Cultuava Britney e amava Madonna, inclusive já indo em shows das duas. Tinha uma vontade de viajar e conhecer Portugal e Praga – seu maior sonho –, mas o destino lhe tirou esse prazer. Quem sabe não podemos fazer novos planos daí de cima, onde agora você se encontra?

Na vida de Thiago, momentos de boas risadas com os amigos não faltaram (Foto: Arquivo Pessoal)
Na vida de Thiago, momentos de boas risadas com os amigos não faltaram (Foto: Arquivo Pessoal)
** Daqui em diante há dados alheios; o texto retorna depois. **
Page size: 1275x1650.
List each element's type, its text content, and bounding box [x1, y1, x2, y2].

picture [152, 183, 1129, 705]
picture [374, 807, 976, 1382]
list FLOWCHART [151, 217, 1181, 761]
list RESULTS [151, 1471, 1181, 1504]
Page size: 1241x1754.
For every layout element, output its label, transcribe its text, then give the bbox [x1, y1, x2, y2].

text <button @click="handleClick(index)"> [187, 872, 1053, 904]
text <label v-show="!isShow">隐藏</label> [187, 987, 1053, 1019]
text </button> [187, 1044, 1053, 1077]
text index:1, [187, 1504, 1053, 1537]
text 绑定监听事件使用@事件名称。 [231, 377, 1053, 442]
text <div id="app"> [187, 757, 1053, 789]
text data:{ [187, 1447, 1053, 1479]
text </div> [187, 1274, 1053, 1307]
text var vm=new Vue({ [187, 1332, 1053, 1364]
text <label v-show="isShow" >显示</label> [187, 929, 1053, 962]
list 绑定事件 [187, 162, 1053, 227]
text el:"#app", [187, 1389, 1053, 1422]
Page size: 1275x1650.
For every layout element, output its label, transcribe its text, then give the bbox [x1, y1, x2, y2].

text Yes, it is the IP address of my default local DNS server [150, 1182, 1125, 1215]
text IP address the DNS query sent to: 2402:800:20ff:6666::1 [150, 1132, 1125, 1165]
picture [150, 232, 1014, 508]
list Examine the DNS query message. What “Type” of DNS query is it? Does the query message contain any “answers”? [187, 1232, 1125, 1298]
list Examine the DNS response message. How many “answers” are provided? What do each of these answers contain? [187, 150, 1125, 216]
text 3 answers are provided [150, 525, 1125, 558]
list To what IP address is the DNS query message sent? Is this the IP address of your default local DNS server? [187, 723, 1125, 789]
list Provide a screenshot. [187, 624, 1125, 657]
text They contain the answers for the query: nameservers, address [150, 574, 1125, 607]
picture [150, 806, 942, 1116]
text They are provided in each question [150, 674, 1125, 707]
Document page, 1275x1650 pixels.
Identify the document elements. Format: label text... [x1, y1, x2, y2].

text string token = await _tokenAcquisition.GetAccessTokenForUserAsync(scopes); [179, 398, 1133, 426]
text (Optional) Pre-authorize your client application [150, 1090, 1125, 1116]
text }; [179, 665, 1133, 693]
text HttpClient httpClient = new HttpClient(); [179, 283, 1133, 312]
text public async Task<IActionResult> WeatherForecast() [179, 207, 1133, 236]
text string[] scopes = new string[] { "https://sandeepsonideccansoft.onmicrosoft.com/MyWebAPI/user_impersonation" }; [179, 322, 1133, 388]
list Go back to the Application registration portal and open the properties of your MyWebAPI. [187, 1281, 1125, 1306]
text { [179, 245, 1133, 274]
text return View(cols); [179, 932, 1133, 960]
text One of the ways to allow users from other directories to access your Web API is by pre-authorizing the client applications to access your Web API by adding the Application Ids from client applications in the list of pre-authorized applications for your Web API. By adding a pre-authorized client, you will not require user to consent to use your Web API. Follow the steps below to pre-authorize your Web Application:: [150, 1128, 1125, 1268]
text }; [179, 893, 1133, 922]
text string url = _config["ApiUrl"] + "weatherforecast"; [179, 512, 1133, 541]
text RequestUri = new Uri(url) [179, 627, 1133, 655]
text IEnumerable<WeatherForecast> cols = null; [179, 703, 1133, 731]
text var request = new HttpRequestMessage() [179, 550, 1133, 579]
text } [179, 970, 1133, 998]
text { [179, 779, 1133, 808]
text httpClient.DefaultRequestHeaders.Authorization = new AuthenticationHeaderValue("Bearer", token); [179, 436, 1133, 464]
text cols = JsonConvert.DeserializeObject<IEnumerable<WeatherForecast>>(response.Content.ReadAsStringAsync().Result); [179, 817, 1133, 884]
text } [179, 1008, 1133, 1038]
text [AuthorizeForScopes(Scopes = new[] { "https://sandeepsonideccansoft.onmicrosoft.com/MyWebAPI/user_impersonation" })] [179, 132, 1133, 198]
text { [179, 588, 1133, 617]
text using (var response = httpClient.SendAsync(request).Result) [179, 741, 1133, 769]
Thiago conseguiu conhecer o apartamento em que eu morava no Rio de Janeiro e, melhor ainda, curtir sua última temporada de vida na Cidade Maravilhosa. Ele já estava bem diferente fisicamente, mas sem nunca perder a pose. Por menos de 1 semana, rimos, cozinhamos juntos, bebemos, dançamos. Aquela sim foi a nossa despedida.

Quando o visitei no hospital, jamais imaginei que aqueles seriam nossos últimos encontros. Ele estava bem! Inclusive, era o que sempre me dizia. Mas acabou que a vida deu outro rumo. Minha mãe me alertava: 'vá visitar seu amigo mesmo que ele não queira. Faça isso pelo Thiago, pela amizade de vocês'. Sábias palavras. Quem ama cuida, né? Durante 7 dias, passava apenas 1 hora do meu dia compartilhando ao seu lado o meu carinho e admiração – e continua forte.

Me pego de vez em quando lembrando das nossas histórias, principalmente quando alguma coisa aciona esse 'gatilho'. Hoje, completado 1 ano da sua morte, a saudade é grande – evidente – mas a gratidão por termos participado um da vida do outro, essa sim é bem maior".